###### Tech Blog

# How to repair an unfair classifier part 2: Achieving separation fairness

At Faculty, we put a lot of research effort into AI safety, of which

fairnessis a key component. In the first part of this blog, I defined 3 different measures of observational fairness:independence, separationandsufficiency. I also showed a way of post-processing the model scores of a classifier to achieve independence.

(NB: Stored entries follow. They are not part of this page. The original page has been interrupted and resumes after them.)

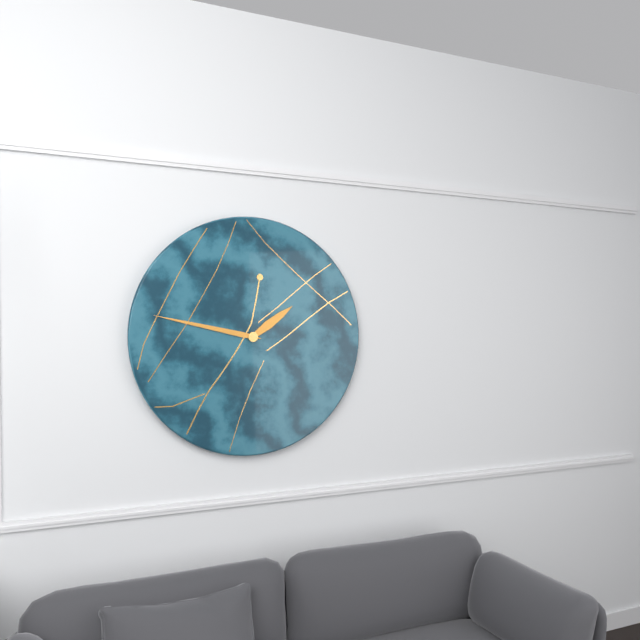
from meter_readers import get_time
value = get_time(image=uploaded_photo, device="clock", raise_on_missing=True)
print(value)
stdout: 1:47
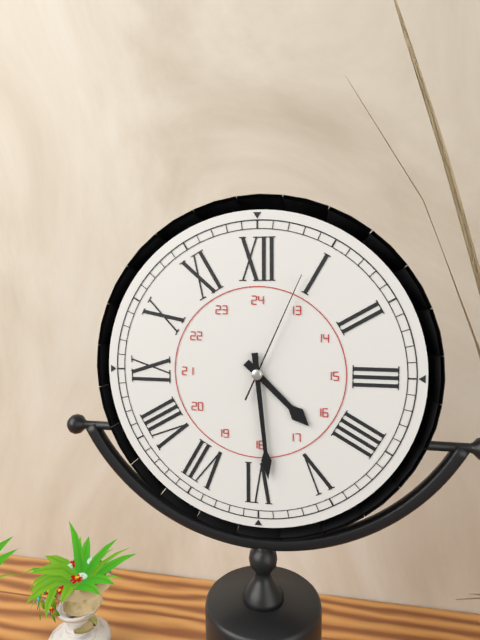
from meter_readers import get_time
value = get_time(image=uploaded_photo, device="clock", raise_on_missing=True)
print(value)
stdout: 4:29:04
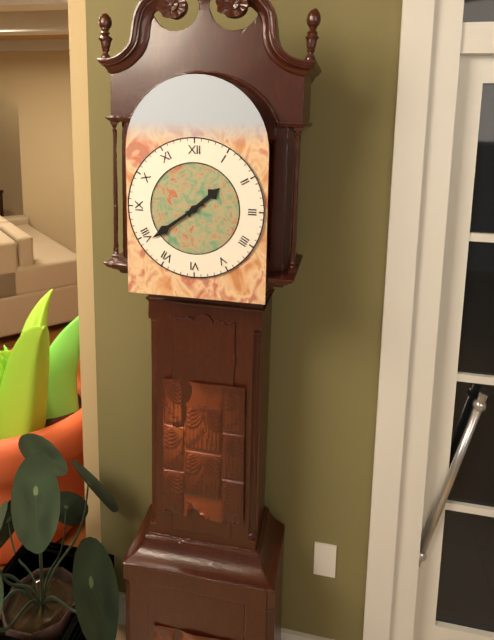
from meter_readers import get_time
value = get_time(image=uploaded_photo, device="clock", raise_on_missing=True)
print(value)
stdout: 1:39
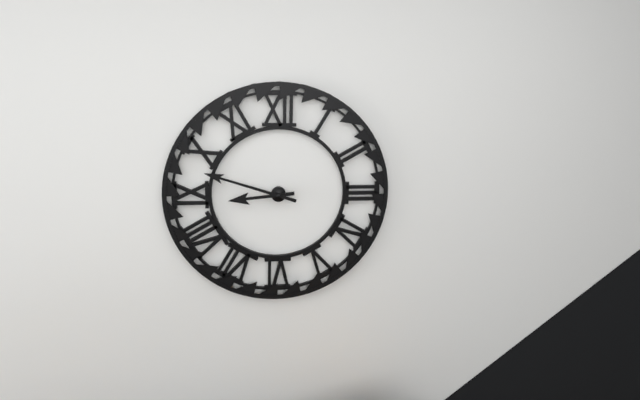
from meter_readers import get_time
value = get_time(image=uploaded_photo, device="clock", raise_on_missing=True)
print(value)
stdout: 8:48
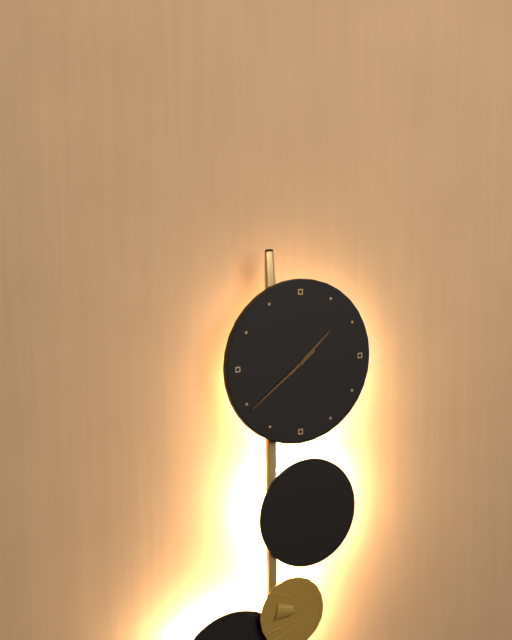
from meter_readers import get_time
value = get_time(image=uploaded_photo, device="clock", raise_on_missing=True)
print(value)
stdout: 1:39
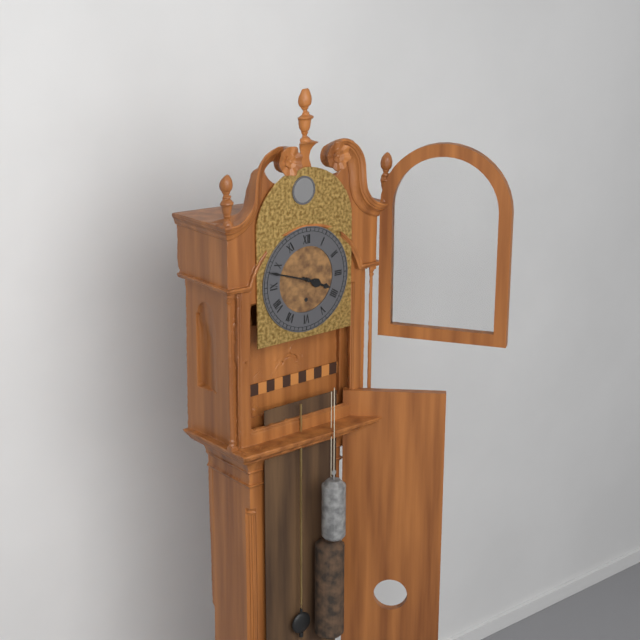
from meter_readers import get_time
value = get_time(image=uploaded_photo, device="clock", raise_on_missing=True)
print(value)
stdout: 3:48
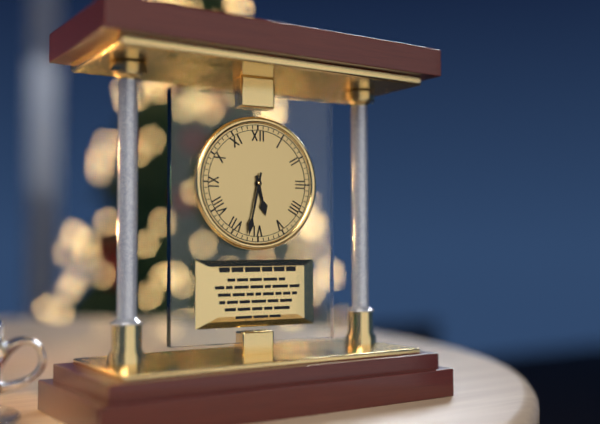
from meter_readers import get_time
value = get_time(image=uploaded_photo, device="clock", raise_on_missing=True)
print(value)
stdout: 5:32
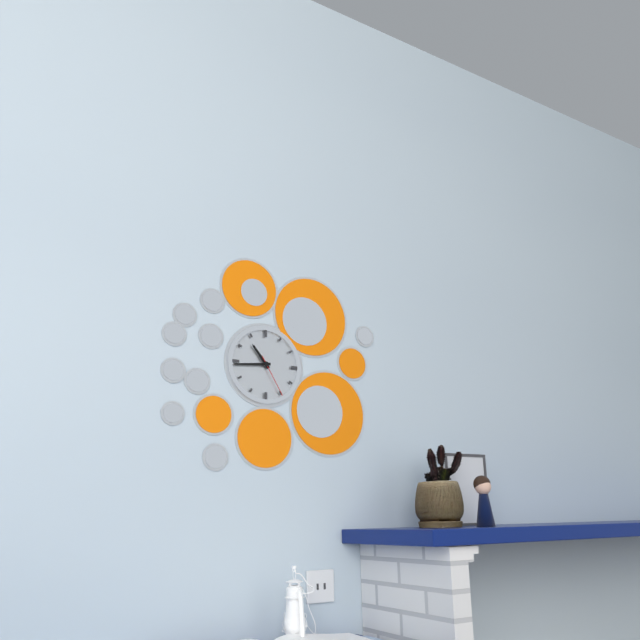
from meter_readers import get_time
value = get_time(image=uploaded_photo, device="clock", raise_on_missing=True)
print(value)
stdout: 10:44
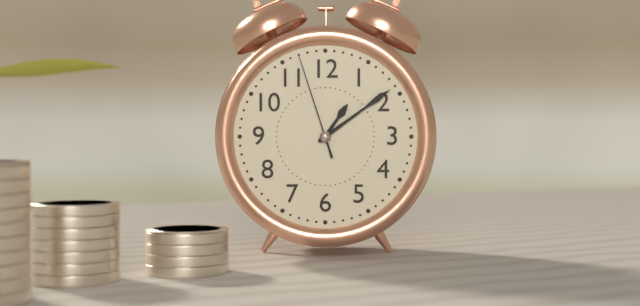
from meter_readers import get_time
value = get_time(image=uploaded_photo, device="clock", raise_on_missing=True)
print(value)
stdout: 1:09:57
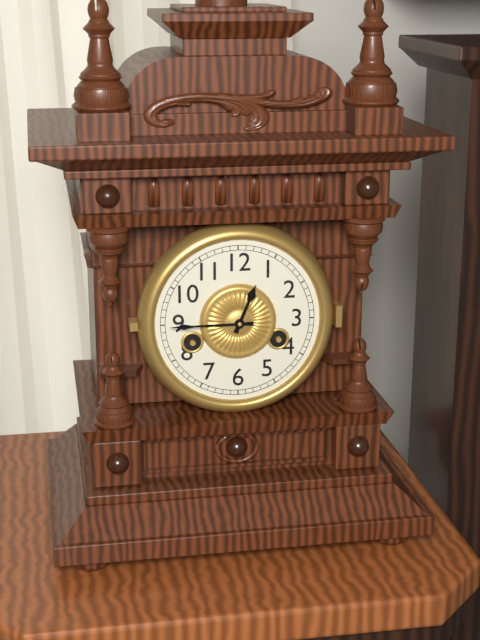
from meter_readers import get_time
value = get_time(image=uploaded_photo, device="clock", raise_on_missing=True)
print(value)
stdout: 12:45
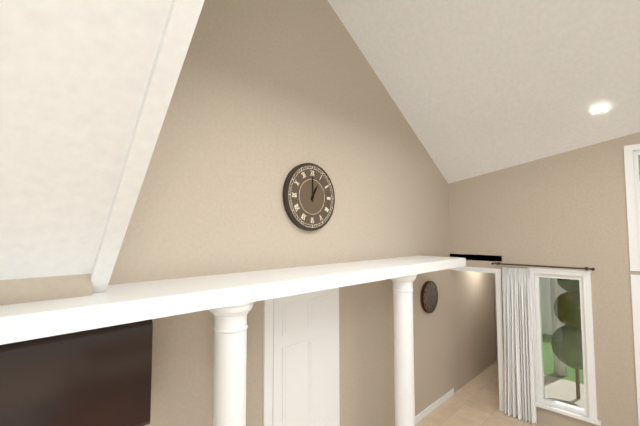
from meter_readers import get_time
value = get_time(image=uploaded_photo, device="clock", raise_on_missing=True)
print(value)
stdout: 1:00
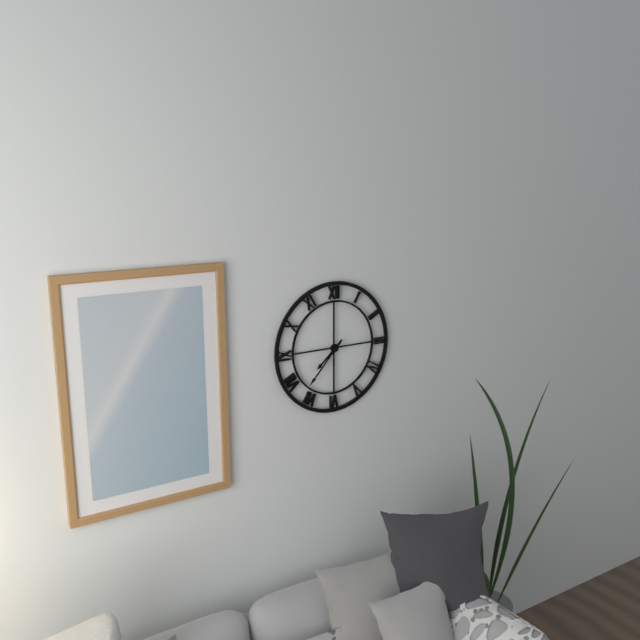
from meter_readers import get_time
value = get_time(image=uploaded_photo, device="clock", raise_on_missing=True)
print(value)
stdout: 7:37
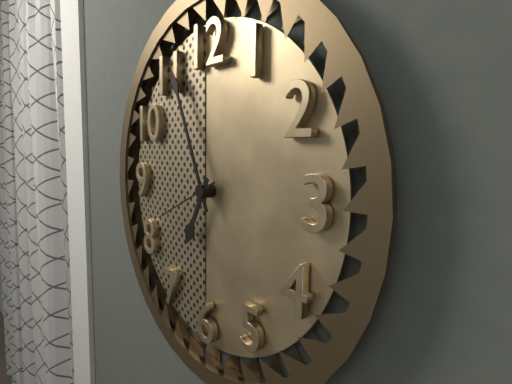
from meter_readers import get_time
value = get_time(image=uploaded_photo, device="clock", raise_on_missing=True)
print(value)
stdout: 6:56:41
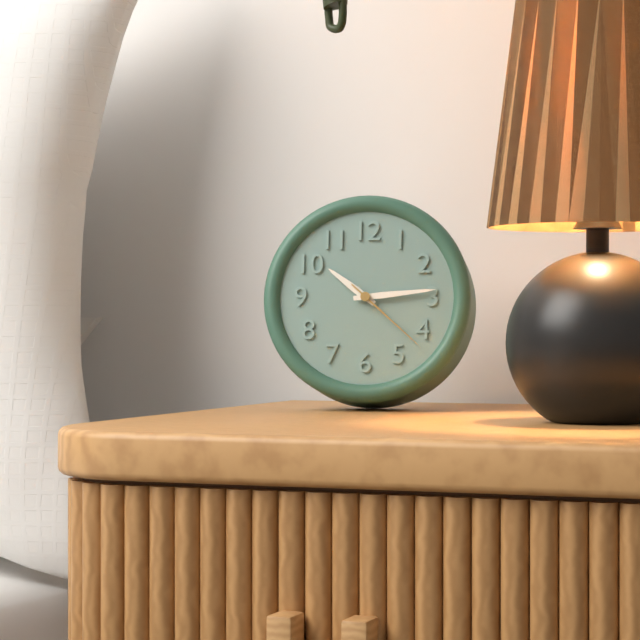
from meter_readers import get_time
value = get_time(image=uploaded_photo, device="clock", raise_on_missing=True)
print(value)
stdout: 10:14:22
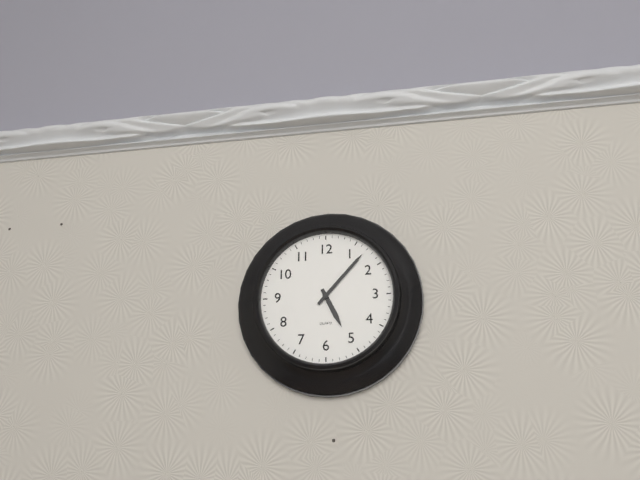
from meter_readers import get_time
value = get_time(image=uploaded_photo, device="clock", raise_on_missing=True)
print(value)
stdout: 5:07
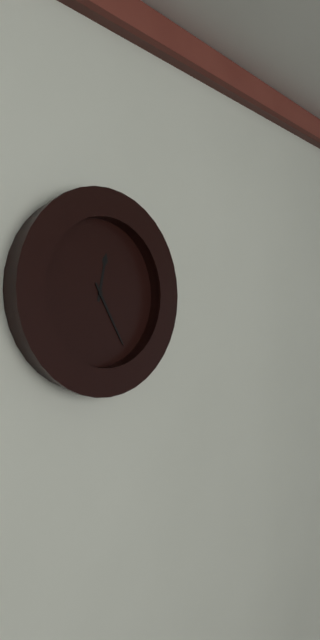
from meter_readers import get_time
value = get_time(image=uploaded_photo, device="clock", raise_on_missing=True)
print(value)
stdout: 12:25
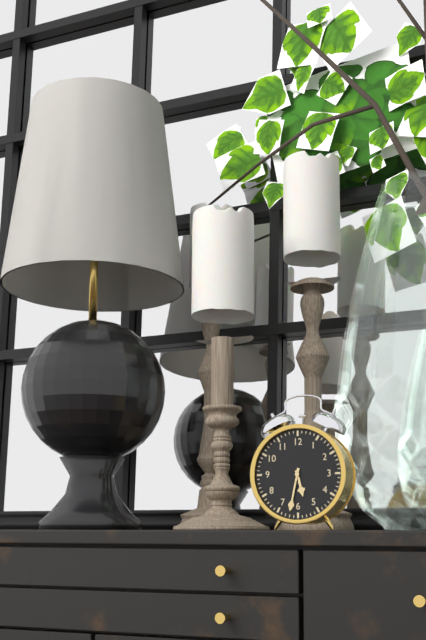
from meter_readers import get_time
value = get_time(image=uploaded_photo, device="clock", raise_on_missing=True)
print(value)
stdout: 5:32
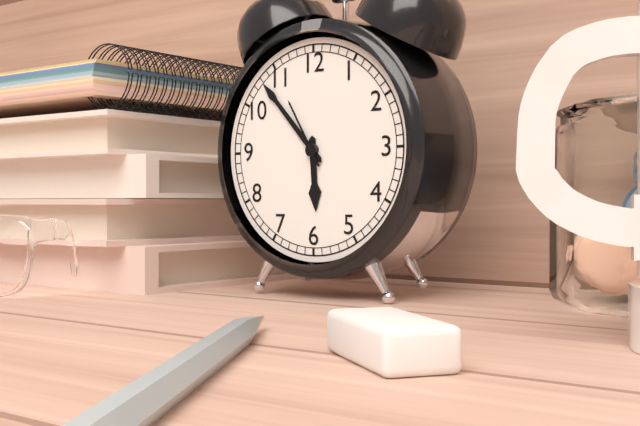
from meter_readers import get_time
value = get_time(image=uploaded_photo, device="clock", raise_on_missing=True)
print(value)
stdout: 5:53:55
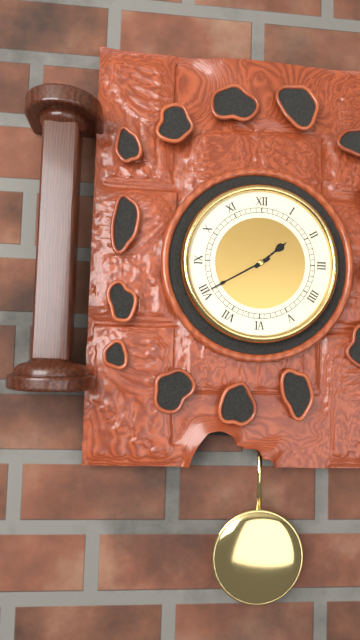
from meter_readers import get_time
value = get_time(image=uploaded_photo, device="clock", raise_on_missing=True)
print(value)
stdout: 1:40
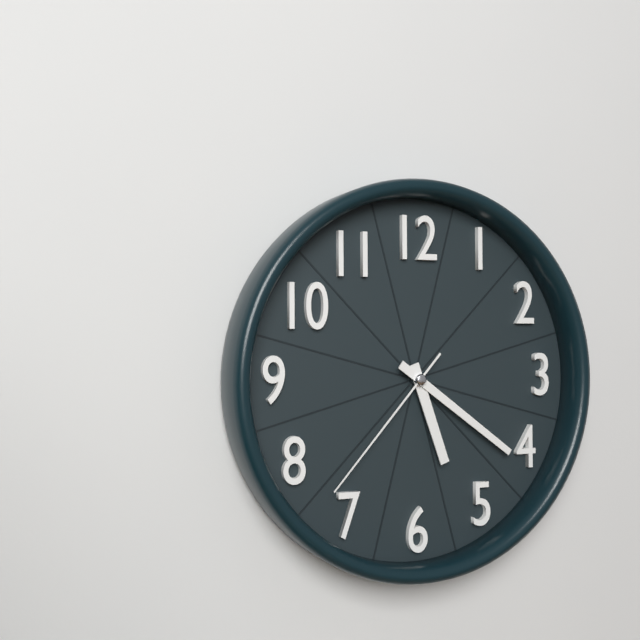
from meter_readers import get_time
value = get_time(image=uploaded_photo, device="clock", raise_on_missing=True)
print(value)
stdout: 5:21:37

This time, I’ll describe a post-processing method that we can use to achieve separation. I will first explain the maths behind the algorithm, and then I will take you through a Python example to see the maths at work.

###### Notation

As a reminder, separation fairness means that the probability distribution p_{A, R, Y}(a, r, y) satisfies

p_{R|Y, A}(r|y, a) = p_{R|Y}(r|y),where A, R and Y are the random variables corresponding to the *protected attribute, model score* and *true label* respectively. In other words, it is ok if the model scores depend on the protected attribute, but this should only happen through the true label Y.

The graphical model for separation is:

As in the first part of this blog, I will restrict the discussion to the case of binary Y\in\{0, 1\}. In this case, separation means that the classifier will have identical ROC curves for each value of the protected attribute. I will denote such ROC curves by

C_a: \left[0,1\right] \rightarrow \left[0,1\right] \times \left[0,1\right]:

C_a(t) = (\mathrm{FPR}_a(t), \, \mathrm{TPR}_a(t))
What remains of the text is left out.